Wilcox’s plan had just been unveiled last Tuesday when Bentley suggested it wouldn’t happen without a fight from the state. On Monday, Bentley told a WKRG reporter at the Economic Development Association of Alabama’s Summer Conference in Point Clear the plan “wasn’t going to happen” and the money “belongs to the state of Alabama.”
But Wilcox said it was too early to speak to a possible tussle with Bentley and other legislators. Instead, she said, the local delegation would be in touch with their colleagues across the state to “see what kind of support” they could get.
Wilcox did say she plans to introduce the bill when the legislature returns for a special session to address the general-fund deficit on Aug. 3. If the bill were to get support in the House and Senate, it would require only a simple majority within both legislative houses to override an executive veto.
Council opts for “closed” work sessions
On Wednesday, July 15, the representatives of several state, county and city governments met as Alabama’s Gulf Coast Recovery Council (AGCRC) for the first time since the total $2.3 billion settlement with BP was announced earlier this month.
Absent from the meeting were members of the media and the general public, who were not permitted to attend the closed working session. On his way out, Gunter Guy, commissioner of the Alabama Department of Conservation of Natural Resources overseeing the AGCRC, said the members of the council chose to operate in secret in the name of “efficiency.”
“It’s a federally created council, so it’s not subject to state open meetings law,” Guy said. “I can’t really speak for the council, but I don’t think it was an effort to keep anybody out. It’s more of an effort to keep it about work and to keep things as efficient as possible. It’s how they as a council wanted to handle their work sessions.”
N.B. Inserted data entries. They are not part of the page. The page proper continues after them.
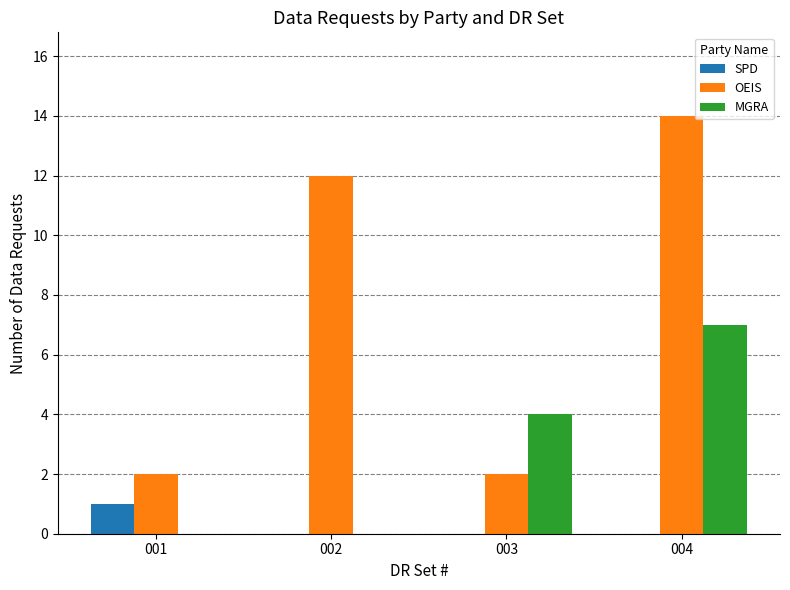

Reading left to right, list all the values displayed in this chart.

SPD: 1	0	0	0
OEIS: 2	12	2	14
MGRA: 0	0	4	7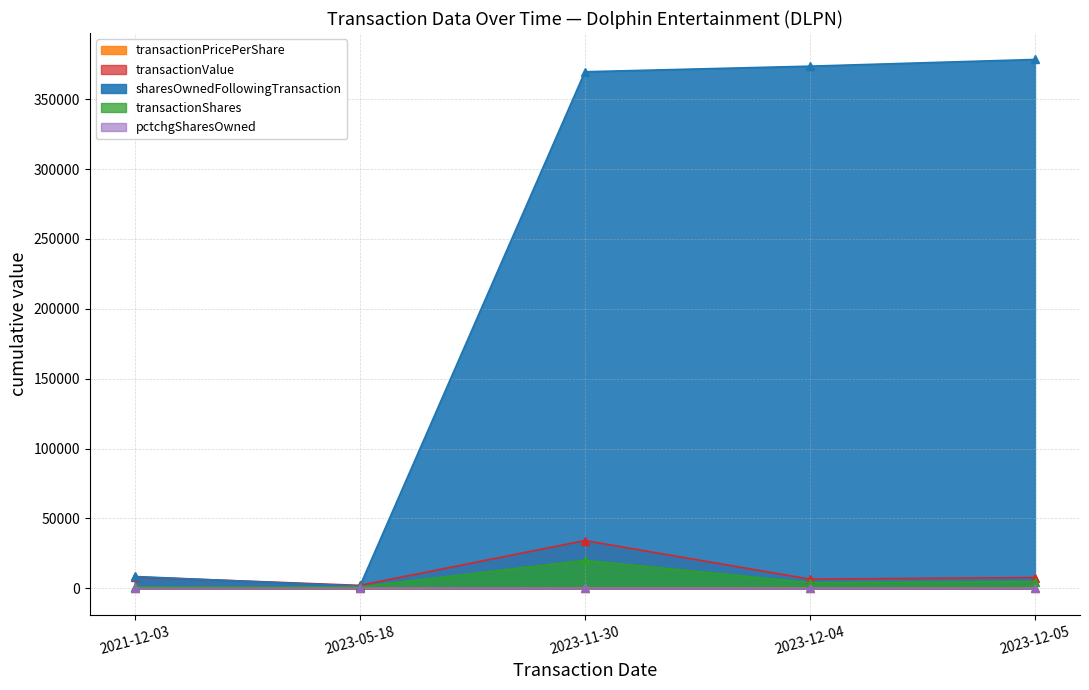

How many lines are shown in the chart?

5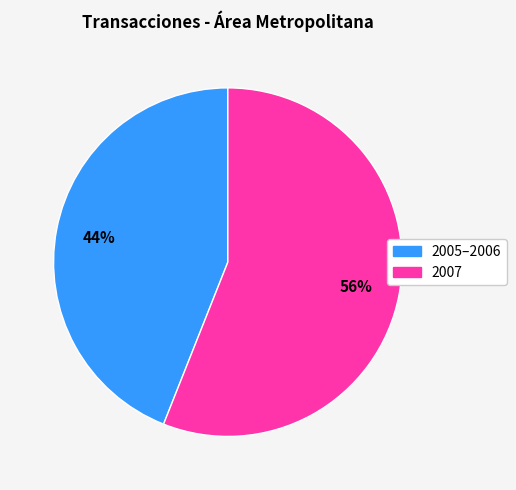

To the nearest percent, what is the average slice percentage?

50%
Though it was only a work session, Guy said binding decisions about the procedures could be made behind closed doors, but not about projects funded through the council’s ongoing selection process.
However, during a similar closed meeting last fall, the council earmarked the $56 million available in one of the RESTORE Act’s funding streams for economic development projects alone. The move wasn’t announced until a public meeting a week later, at which time the council didn’t take a vote on the matter.
After Wednesday’s meeting, AGCRC Vice Chairman and Alabama State Port Authority CEO Jimmy Lyons echoed Guy’s statements, calling the closed working sessions “purely an efficiency maneuver.”
As for the meeting itself, Lyons said the council focused on policies and procedures like the Multi-Year Implementation Plan (MIP) that will ultimately guide how projects are allocated. The MIP is a broad plan required by the RESTORE Act that will outline the overall goals in the council’s vision for restoration.
He also said a subgroup had been created to review applications for the “Center for Excellence” that will work in tandem with the council over the coming years to guide project allocation and coastal recovery. However, he said, the council “didn’t discuss one specific project.”
“We’ve been focused more on the process,” Lyons said. “A lot of people keep thinking we’re huddled up in secret, talking about projects, dividing up and horse trading, but that’s not what’s been happening. We really have been legitimately talking about the process we’re going to have to adhere to.”